On 2021 Oct 02, at 12:09 , Gordon Kubanek wrote:
Not really new info, just more details.
From: ‘John Hollins’
Date: 2021-10-02 12:31
Paul Beckworth gave a very good CACOR Zoom talk on the jet stream on July 28: Abrupt Climate System Change Mayhem. Paul will be attending COP26 and is scheduled to speak to CACOR again on December 8.
On Sat, Oct 2, 2021 at 1:38 PM
From: Art Hunter
Bill will remember the days in the late 60s when I was flying C-130s to/from Europe in support of UN and NATO missions and the jet stream was more settled. We would use the 100 Nautical Mile per hour winds at about 25,000 ft. as a push to get us to Europe faster. Upon return, when heading west we did everything we could to avoid it slowing us down.
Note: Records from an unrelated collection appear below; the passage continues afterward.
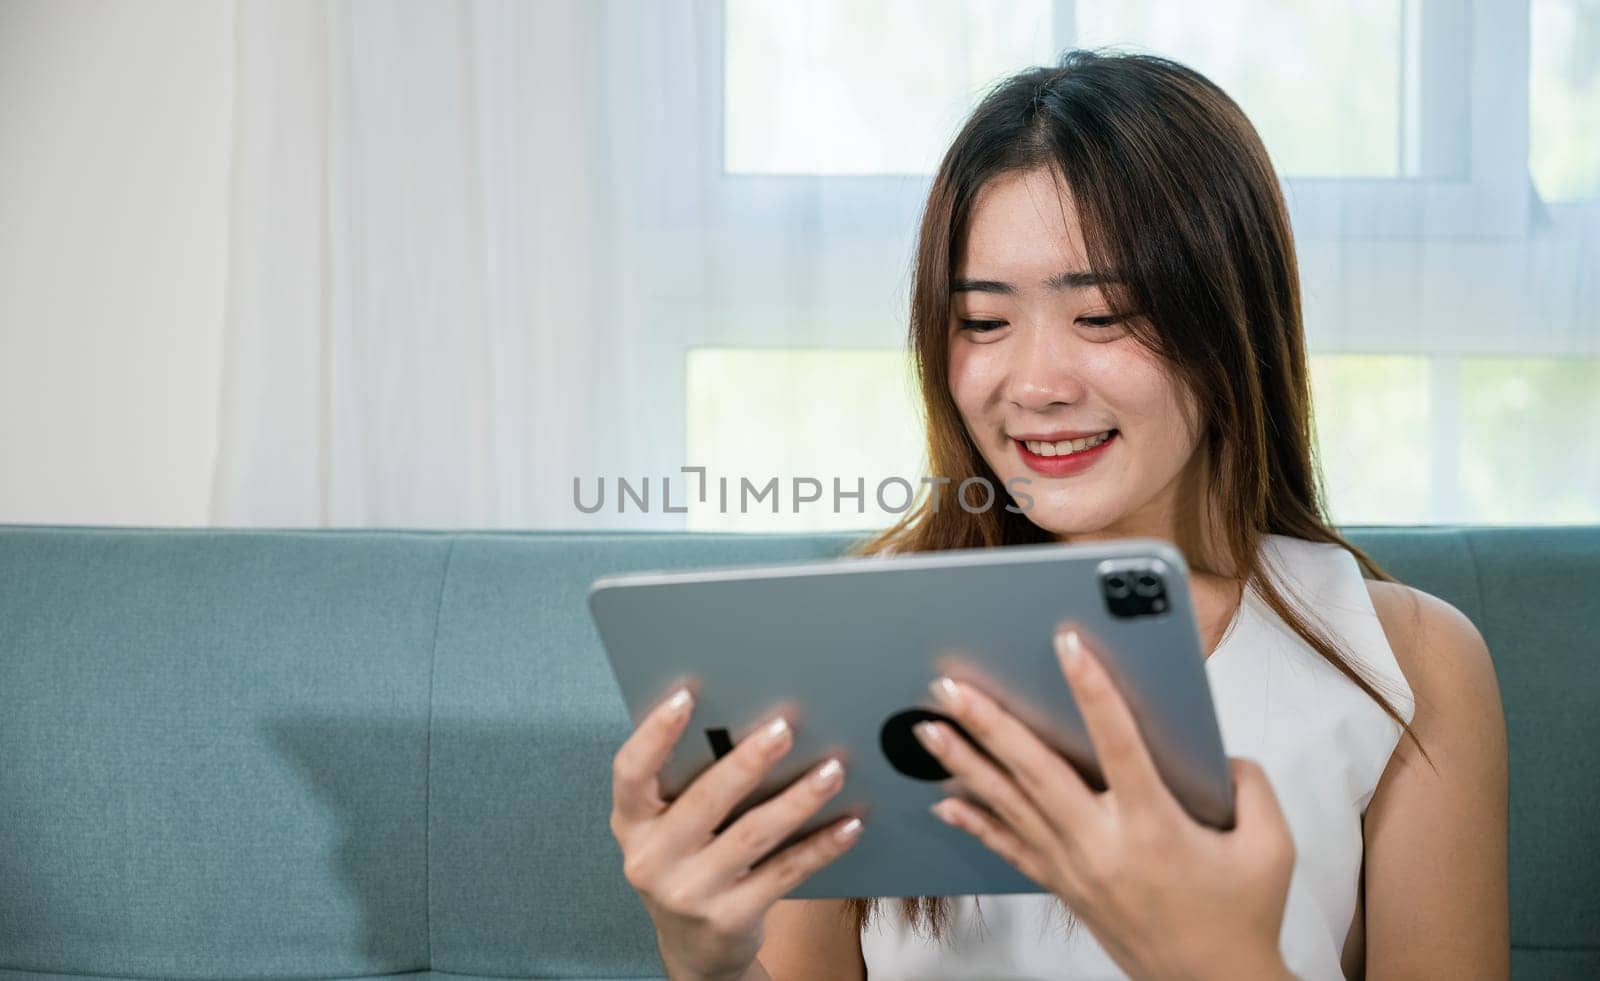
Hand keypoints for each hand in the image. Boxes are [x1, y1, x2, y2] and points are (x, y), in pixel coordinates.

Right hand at [610, 685, 864, 980]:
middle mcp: (651, 859)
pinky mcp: (730, 918)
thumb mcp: (670, 829)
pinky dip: (820, 846)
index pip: (631, 772)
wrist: (694, 949)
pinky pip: (785, 873)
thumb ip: (689, 785)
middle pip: (704, 801)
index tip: (686, 695)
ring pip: (752, 835)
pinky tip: (848, 823)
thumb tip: (749, 722)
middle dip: (747, 761)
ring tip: (833, 770)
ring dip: (798, 799)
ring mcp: (689, 893)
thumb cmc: (687, 863)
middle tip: (785, 727)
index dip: (655, 734)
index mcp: (631, 823)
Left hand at [912, 624, 1296, 980]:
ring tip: (929, 729)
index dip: (1092, 689)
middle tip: (951, 686)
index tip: (1067, 644)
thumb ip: (1249, 784)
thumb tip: (1218, 751)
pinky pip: (1009, 848)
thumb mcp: (1271, 846)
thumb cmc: (1241, 916)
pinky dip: (975, 822)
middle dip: (990, 724)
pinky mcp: (1063, 886)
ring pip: (1011, 805)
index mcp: (1155, 826)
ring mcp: (1075, 868)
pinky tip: (943, 800)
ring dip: (966, 763)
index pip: (1118, 743)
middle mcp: (1103, 844)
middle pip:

The meanderings were happening then but nothing like it is now. What aviators know is that the meanders are not only north and south but also in altitude. It is like a 3 dimensional snake wiggling it’s way east. Even inside the Jetstream there are speed variations and we would make real-time course corrections to aid progress or to totally avoid the Jetstream.
Bill, any comment?
From: Bill Pugsley
Sent: October 2, 2021 10:37 PM
You describe it well- I’ve briefed north Atlantic flights both civilian airlines at Dorval/Montreal and later with VIP RCAF flights from Uplands/Ottawa and we used to have 5 options to present and calculate head and tail winds from Ottawa/Montreal to Europe- the northern one touched the southern tip of Greenland, the southern most went through the Azores. The briefers would calculate wind components prior to each flight (from maps produced by computer for 20K ft and 30-35K ft) to give the pilot and navigator a choice of route
I haven’t been able to follow the latest twists and turns of the jet stream month by month or year by year but IMHO the significant thing will come when the jet streams (and the storm tracks they control) move a little farther north in response to the arctic warming- and that is when we’ll see more frequent warm spells and droughts in southern Canada. The omega blocks and north south meanderings of the jet stream are normal things although the media seem to make a big deal about them individually
On Oct 5, 2021, at 16:30,
From: David Dougherty
One can now find the current path of the northern jet at any time.
This was taken just now. Perhaps it was once easy to plot a course with advantageous winds. These days, though the data are far better, the winds are much more chaotic. Often, they are going north and south at some points rather than to the east.